> Task item
Find the line below with "We also have" and the line with "And beyond just". Output them and the lines between, exactly, but not the pictures.

Extracted records:
*-*-*

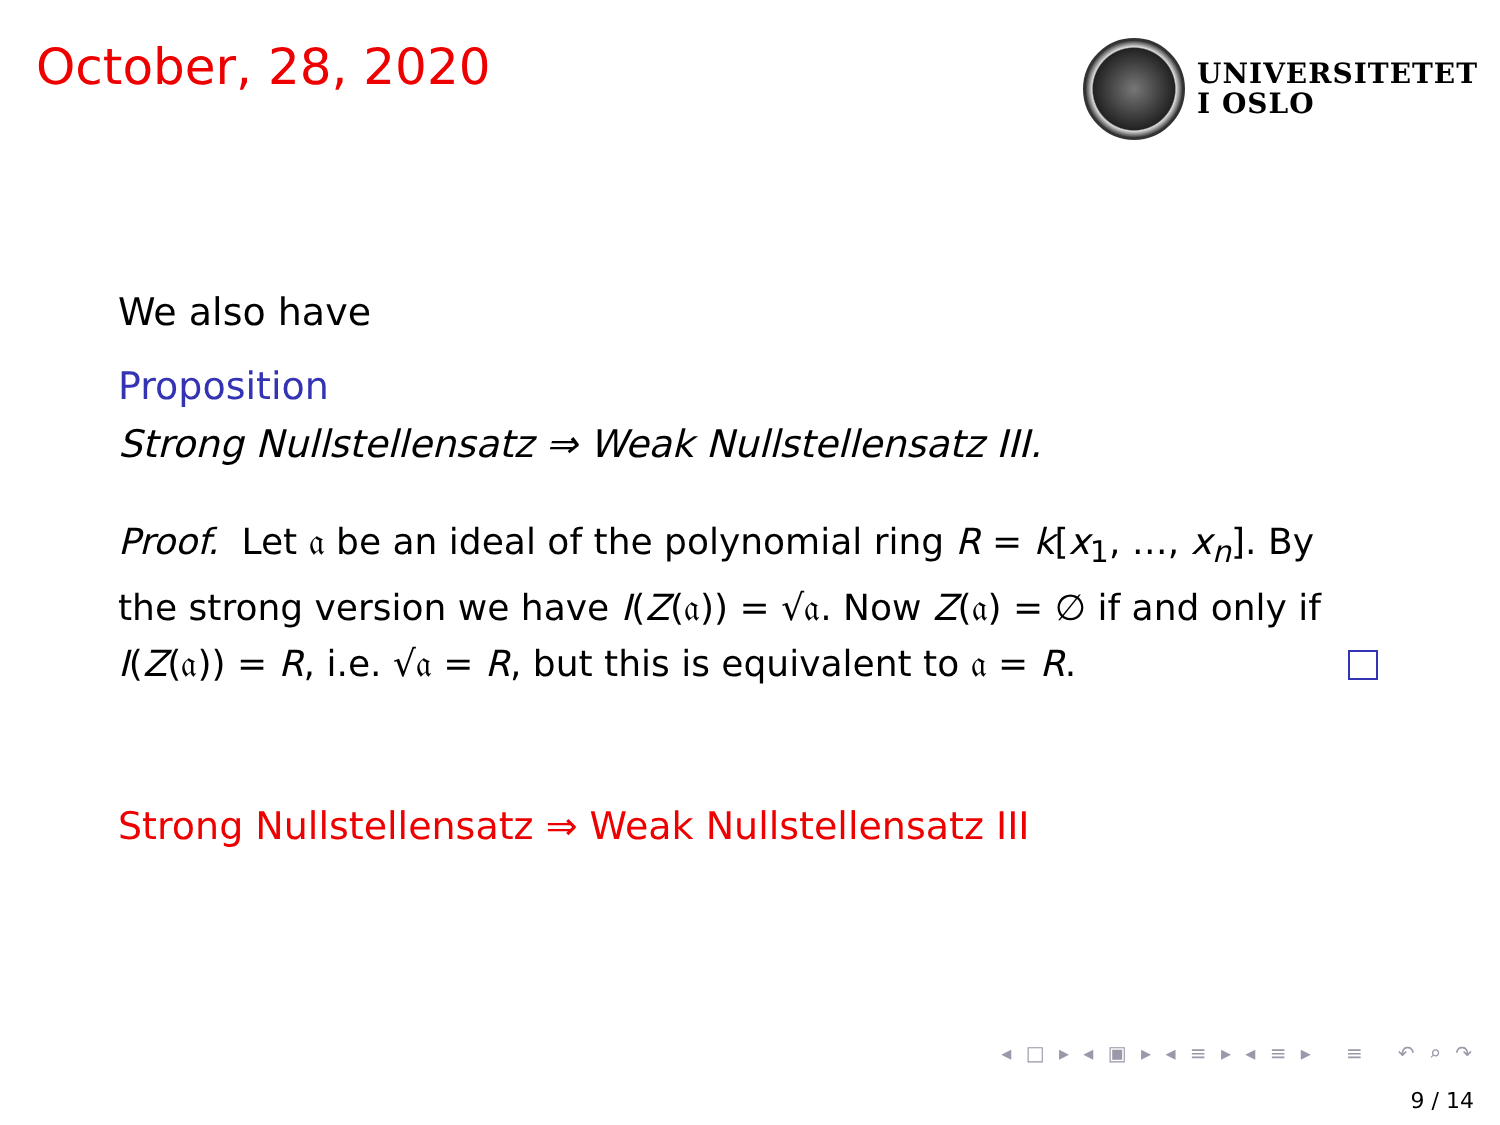October, 28, 2020
UNIVERSITETET
I OSLO
We also have
Proposition
Strong Nullstellensatz ⇒ Weak Nullstellensatz III.
Proof. Let 𝔞 be an ideal of the polynomial ring R = k[x<sub>1</sub>, …, x<sub>n</sub>]. By the strong version we have I(Z(𝔞)) = √𝔞. Now Z(𝔞) = ∅ if and only if I(Z(𝔞)) = R, i.e. √𝔞 = R, but this is equivalent to 𝔞 = R.
Strong Nullstellensatz ⇒ Weak Nullstellensatz III
◂ □ ▸ ◂ ▣ ▸ ◂ ≡ ▸ ◂ ≡ ▸ ≡ ↶ ⌕ ↷
9 / 14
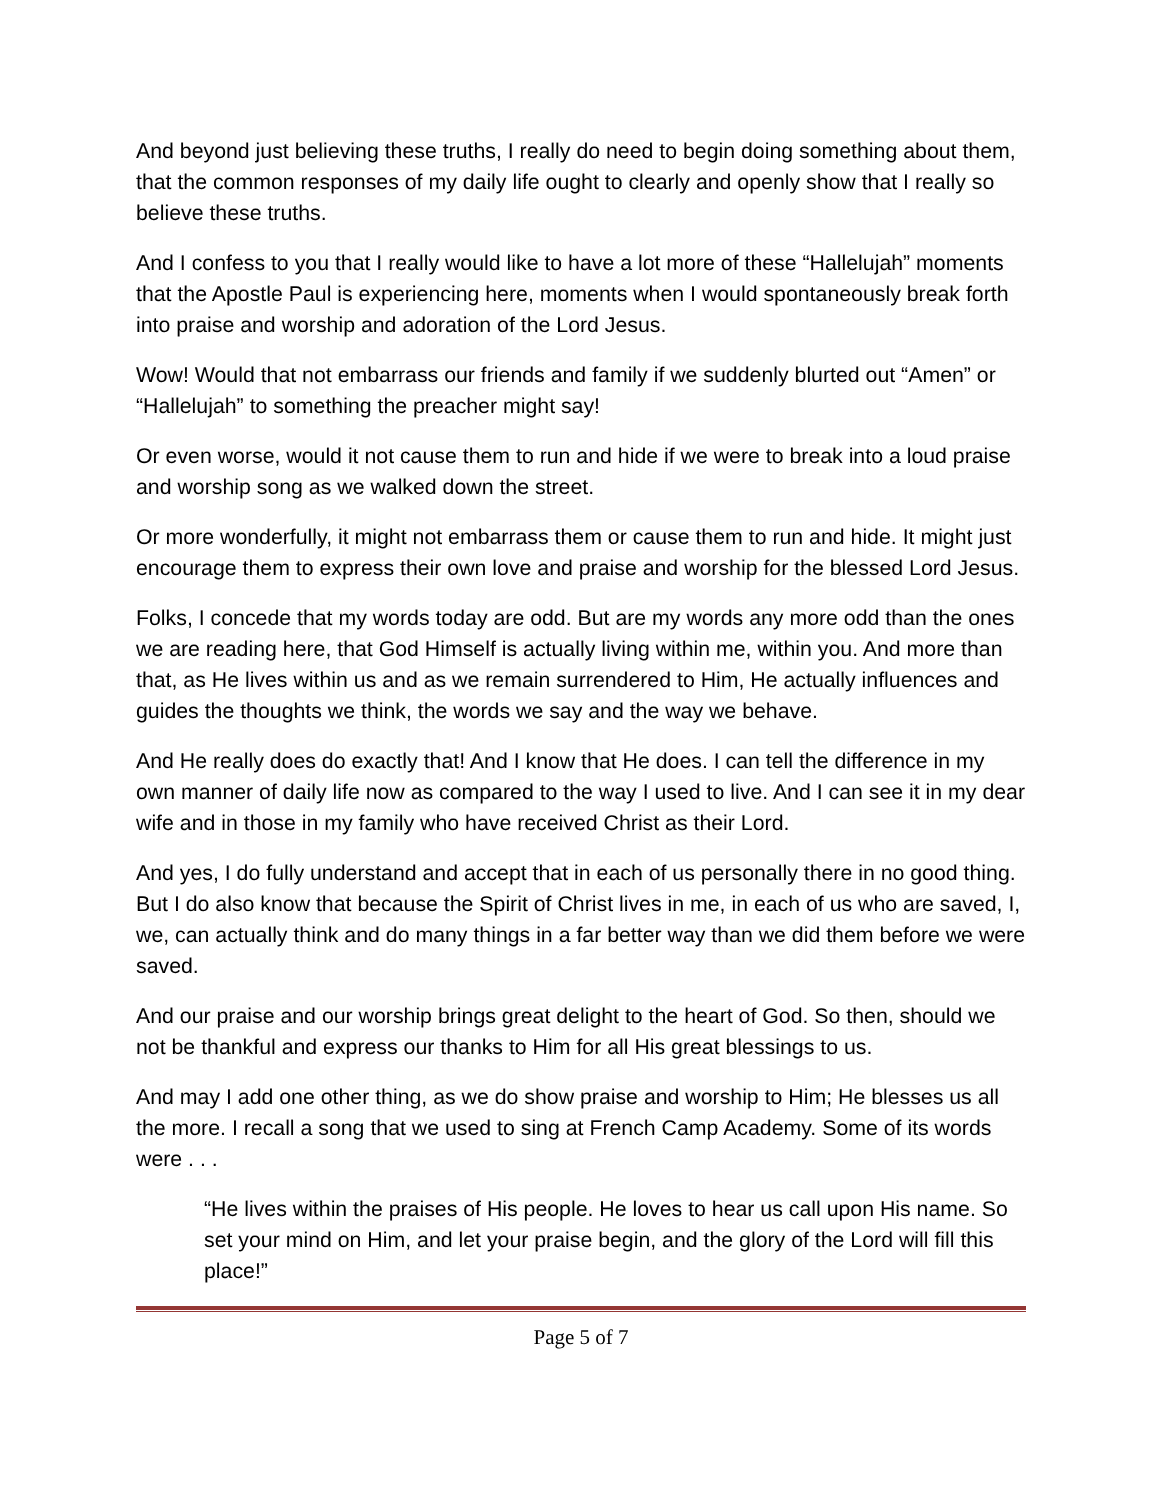And beyond just believing these truths, I really do need to begin doing something about them, that the common responses of my daily life ought to clearly and openly show that I really so believe these truths.
And I confess to you that I really would like to have a lot more of these “Hallelujah” moments that the Apostle Paul is experiencing here, moments when I would spontaneously break forth into praise and worship and adoration of the Lord Jesus.
Wow! Would that not embarrass our friends and family if we suddenly blurted out “Amen” or “Hallelujah” to something the preacher might say!
Or even worse, would it not cause them to run and hide if we were to break into a loud praise and worship song as we walked down the street.
Or more wonderfully, it might not embarrass them or cause them to run and hide. It might just encourage them to express their own love and praise and worship for the blessed Lord Jesus.
Folks, I concede that my words today are odd. But are my words any more odd than the ones we are reading here, that God Himself is actually living within me, within you. And more than that, as He lives within us and as we remain surrendered to Him, He actually influences and guides the thoughts we think, the words we say and the way we behave.
And He really does do exactly that! And I know that He does. I can tell the difference in my own manner of daily life now as compared to the way I used to live. And I can see it in my dear wife and in those in my family who have received Christ as their Lord.
And yes, I do fully understand and accept that in each of us personally there in no good thing. But I do also know that because the Spirit of Christ lives in me, in each of us who are saved, I, we, can actually think and do many things in a far better way than we did them before we were saved.
And our praise and our worship brings great delight to the heart of God. So then, should we not be thankful and express our thanks to Him for all His great blessings to us.
And may I add one other thing, as we do show praise and worship to Him; He blesses us all the more. I recall a song that we used to sing at French Camp Academy. Some of its words were . . .
“He lives within the praises of His people. He loves to hear us call upon His name. So set your mind on Him, and let your praise begin, and the glory of the Lord will fill this place!”
Page 5 of 7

*-*-*

> Answer
We also have
Proposition
Strong Nullstellensatz ⇒ Weak Nullstellensatz III.
Proof. Let 𝔞 be an ideal of the polynomial ring R = k[x<sub>1</sub>, …, x<sub>n</sub>]. By the strong version we have I(Z(𝔞)) = √𝔞. Now Z(𝔞) = ∅ if and only if I(Z(𝔞)) = R, i.e. √𝔞 = R, but this is equivalent to 𝔞 = R.
Strong Nullstellensatz ⇒ Weak Nullstellensatz III
◂ □ ▸ ◂ ▣ ▸ ◂ ≡ ▸ ◂ ≡ ▸ ≡ ↶ ⌕ ↷
9 / 14
And beyond just believing these truths, I really do need to begin doing something about them, that the common responses of my daily life ought to clearly and openly show that I really so believe these truths.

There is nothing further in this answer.